For platform-type businesses such as car-sharing and home renting as well as projects that some people take as side jobs, legal and regulatory procedures are reviewed and often revised in ways that are difficult for people without specialized knowledge to follow. Questions from shareholders could alert us to such issues.
By taking the role of management and simulating responses to potential questions from shareholders on our past performance and on the viability of our future plans in the changing environment, we can depart from our inward-focused perspectives in favor of a broadened view. We tend to be so passionate about our own goals and the purpose of our activities that we become too optimistic(or pessimistic in a few cases) about our plans.

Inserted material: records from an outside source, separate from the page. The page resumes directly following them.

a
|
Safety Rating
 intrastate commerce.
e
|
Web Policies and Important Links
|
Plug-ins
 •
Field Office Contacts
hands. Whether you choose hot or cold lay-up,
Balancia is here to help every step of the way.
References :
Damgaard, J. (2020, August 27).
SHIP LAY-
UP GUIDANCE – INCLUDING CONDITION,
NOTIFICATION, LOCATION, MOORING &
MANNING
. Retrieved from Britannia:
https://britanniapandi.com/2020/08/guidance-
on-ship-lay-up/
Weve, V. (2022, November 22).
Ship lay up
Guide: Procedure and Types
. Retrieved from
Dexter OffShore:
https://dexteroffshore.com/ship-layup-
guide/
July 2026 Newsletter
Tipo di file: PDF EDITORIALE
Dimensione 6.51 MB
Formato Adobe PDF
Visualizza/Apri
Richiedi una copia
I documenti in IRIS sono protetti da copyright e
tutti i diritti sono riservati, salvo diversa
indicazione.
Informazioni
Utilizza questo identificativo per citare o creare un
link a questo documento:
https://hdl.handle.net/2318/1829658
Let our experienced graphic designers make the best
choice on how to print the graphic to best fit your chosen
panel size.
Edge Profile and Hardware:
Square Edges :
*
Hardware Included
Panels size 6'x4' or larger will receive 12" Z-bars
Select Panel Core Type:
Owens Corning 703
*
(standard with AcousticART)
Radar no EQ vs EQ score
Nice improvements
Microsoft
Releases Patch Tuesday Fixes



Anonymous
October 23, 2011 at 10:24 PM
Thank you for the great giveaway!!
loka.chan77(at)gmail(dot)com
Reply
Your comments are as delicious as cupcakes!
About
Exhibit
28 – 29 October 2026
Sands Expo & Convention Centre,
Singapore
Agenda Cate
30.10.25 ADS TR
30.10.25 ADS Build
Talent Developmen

Through this exercise, we can realize how many resources are supplied by a variety of outside parties to accomplish our own goals and objectives. By exploring and analyzing the expectations of the hypothetical shareholders, we may even identify potential groups of people who can support us with additional new knowledge and/or access to networks.
For example, interns or volunteers who have helped our activities may identify potential fund-raising opportunities such as crowdfunding and/or parties for collaboration such as help with social media and other marketing means to scale up our activities.
The application of shareholder meeting concept to our own careers may be quite a stretch of imagination, but it is worth a try. Are you ready to experiment?
Yoko Ishikura is a professor emeritus of Hitotsubashi University and serves as an independent consultant in the area of global strategy, competitiveness and global talent. She is a member of the World Economic Forum’s Global Future Council.